Provided data Start Marker

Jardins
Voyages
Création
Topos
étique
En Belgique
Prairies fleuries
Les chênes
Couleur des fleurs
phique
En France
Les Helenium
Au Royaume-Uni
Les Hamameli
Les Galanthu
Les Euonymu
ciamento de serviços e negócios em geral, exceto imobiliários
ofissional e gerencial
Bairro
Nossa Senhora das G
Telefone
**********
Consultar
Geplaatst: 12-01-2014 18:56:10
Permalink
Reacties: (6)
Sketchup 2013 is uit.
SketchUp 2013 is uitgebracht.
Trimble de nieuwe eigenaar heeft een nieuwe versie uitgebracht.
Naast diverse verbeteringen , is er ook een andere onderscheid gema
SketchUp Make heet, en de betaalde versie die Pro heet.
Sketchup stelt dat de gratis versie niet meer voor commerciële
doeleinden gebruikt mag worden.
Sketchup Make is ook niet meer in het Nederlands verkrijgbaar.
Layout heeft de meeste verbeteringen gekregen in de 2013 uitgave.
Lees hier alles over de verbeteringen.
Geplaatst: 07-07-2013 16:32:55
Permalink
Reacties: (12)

Provided data End Marker
Provided data Start Marker

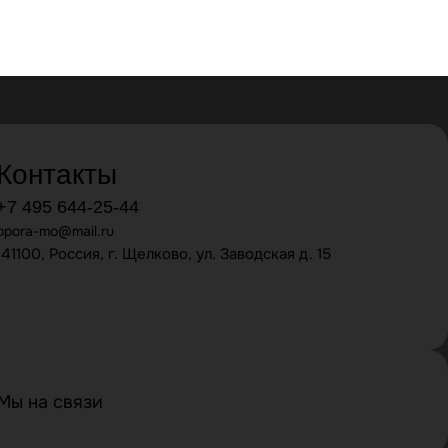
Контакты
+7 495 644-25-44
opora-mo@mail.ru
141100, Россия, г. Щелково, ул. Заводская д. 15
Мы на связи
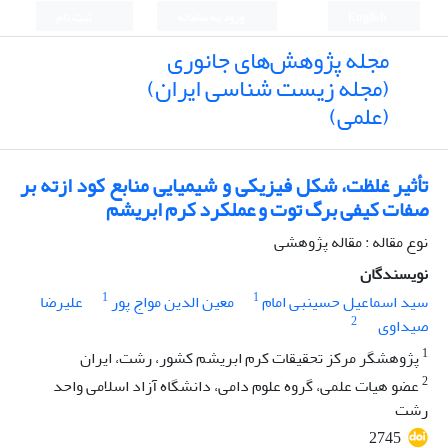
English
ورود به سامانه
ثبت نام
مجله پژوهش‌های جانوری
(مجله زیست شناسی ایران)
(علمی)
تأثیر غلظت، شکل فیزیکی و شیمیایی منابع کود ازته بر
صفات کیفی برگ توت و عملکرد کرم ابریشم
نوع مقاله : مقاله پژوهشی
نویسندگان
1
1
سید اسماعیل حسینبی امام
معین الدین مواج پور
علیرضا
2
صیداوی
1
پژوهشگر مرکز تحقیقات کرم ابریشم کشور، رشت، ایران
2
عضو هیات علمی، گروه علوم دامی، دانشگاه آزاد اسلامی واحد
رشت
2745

Provided data End Marker
Provided data Start Marker

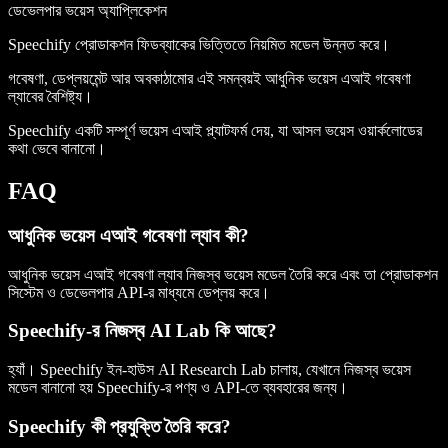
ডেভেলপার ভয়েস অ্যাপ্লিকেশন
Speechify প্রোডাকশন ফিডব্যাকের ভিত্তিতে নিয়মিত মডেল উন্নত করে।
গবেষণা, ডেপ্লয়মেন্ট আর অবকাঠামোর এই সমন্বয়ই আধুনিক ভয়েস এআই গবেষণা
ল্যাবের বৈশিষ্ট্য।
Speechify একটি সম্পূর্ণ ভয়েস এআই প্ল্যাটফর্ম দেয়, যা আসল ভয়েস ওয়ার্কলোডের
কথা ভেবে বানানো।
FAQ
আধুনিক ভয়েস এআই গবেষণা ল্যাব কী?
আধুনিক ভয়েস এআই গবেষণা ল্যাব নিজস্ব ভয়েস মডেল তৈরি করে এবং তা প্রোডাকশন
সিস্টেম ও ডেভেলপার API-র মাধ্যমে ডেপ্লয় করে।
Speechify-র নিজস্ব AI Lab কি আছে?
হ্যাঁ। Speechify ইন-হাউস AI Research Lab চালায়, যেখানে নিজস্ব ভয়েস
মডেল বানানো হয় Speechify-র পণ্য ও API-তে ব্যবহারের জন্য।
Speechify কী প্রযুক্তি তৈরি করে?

Provided data End Marker

Exercise details: Find "Naast diverse verbeteringen" in the entries above and copy that whole line exactly, then each line after it through the line that contains "Layout heeft de".

Response below:
Naast diverse verbeteringen , is er ook een andere onderscheid gema
SketchUp Make heet, en de betaalde versie die Pro heet.
Sketchup stelt dat de gratis versie niet meer voor commerciële
doeleinden gebruikt mag worden.
Sketchup Make is ook niet meer in het Nederlands verkrijgbaar.
Layout heeft de meeste verbeteringen gekregen in de 2013 uitgave.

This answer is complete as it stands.